Task item:
Your answer must be the line holding "For every layout" followed by every later line through the end of the entries, exactly as written.

Record extracts:
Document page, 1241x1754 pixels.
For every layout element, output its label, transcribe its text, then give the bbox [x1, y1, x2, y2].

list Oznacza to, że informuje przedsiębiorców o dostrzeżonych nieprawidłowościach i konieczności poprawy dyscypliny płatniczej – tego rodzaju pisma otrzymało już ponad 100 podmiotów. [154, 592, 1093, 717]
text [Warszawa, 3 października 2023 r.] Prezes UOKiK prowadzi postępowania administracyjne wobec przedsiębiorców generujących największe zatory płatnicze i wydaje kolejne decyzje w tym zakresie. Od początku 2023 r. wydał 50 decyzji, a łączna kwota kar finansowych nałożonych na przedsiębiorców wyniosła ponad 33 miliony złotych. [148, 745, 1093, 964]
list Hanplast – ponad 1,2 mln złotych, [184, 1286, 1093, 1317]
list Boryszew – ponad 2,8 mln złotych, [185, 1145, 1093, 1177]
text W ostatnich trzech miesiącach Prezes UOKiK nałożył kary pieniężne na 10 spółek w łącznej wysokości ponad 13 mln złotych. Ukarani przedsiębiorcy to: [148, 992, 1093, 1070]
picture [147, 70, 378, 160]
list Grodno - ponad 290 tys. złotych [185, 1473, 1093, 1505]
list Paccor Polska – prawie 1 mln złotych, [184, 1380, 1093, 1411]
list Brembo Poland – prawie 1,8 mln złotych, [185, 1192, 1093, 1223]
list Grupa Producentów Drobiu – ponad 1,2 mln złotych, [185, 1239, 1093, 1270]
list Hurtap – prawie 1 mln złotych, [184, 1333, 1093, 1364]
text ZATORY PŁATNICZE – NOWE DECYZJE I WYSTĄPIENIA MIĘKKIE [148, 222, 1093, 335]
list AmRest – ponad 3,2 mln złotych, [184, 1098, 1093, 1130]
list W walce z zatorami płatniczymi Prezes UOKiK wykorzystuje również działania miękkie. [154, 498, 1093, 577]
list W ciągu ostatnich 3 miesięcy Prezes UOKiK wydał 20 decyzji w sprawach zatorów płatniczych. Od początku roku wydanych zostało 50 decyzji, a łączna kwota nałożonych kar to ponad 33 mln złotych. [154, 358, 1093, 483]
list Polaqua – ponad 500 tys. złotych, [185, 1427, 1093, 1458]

Answer to this exercise:
For every layout element, output its label, transcribe its text, then give the bbox [x1, y1, x2, y2].

list Oznacza to, że informuje przedsiębiorców o dostrzeżonych nieprawidłowościach i konieczności poprawy dyscypliny płatniczej – tego rodzaju pisma otrzymało już ponad 100 podmiotów. [154, 592, 1093, 717]
text [Warszawa, 3 października 2023 r.] Prezes UOKiK prowadzi postępowania administracyjne wobec przedsiębiorców generujących największe zatory płatnicze i wydaje kolejne decyzje w tym zakresie. Od początku 2023 r. wydał 50 decyzji, a łączna kwota kar finansowych nałożonych na przedsiębiorców wyniosła ponad 33 miliony złotych. [148, 745, 1093, 964]
list Hanplast – ponad 1,2 mln złotych, [184, 1286, 1093, 1317]
list Boryszew – ponad 2,8 mln złotych, [185, 1145, 1093, 1177]
text W ostatnich trzech miesiącach Prezes UOKiK nałożył kary pieniężne na 10 spółek w łącznej wysokości ponad 13 mln złotych. Ukarani przedsiębiorcy to: [148, 992, 1093, 1070]
picture [147, 70, 378, 160]
list Grodno - ponad 290 tys. złotych [185, 1473, 1093, 1505]
list Paccor Polska – prawie 1 mln złotych, [184, 1380, 1093, 1411]
list Brembo Poland – prawie 1,8 mln złotych, [185, 1192, 1093, 1223]
list Grupa Producentów Drobiu – ponad 1,2 mln złotych, [185, 1239, 1093, 1270]
list Hurtap – prawie 1 mln złotych, [184, 1333, 1093, 1364]
text ZATORY PŁATNICZE – NOWE DECYZJE I WYSTĄPIENIA MIĘKKIE [148, 222, 1093, 335]
list AmRest – ponad 3,2 mln złotych, [184, 1098, 1093, 1130]
list W walce z zatorami płatniczymi Prezes UOKiK wykorzystuje również działania miękkie. [154, 498, 1093, 577]
list W ciągu ostatnich 3 miesięcy Prezes UOKiK wydał 20 decyzji w sprawach zatorów płatniczych. Od początku roku wydanych zostało 50 decyzji, a łączna kwota nałożonych kar to ponad 33 mln złotych. [154, 358, 1093, 483]
list Polaqua – ponad 500 tys. złotych, [185, 1427, 1093, 1458]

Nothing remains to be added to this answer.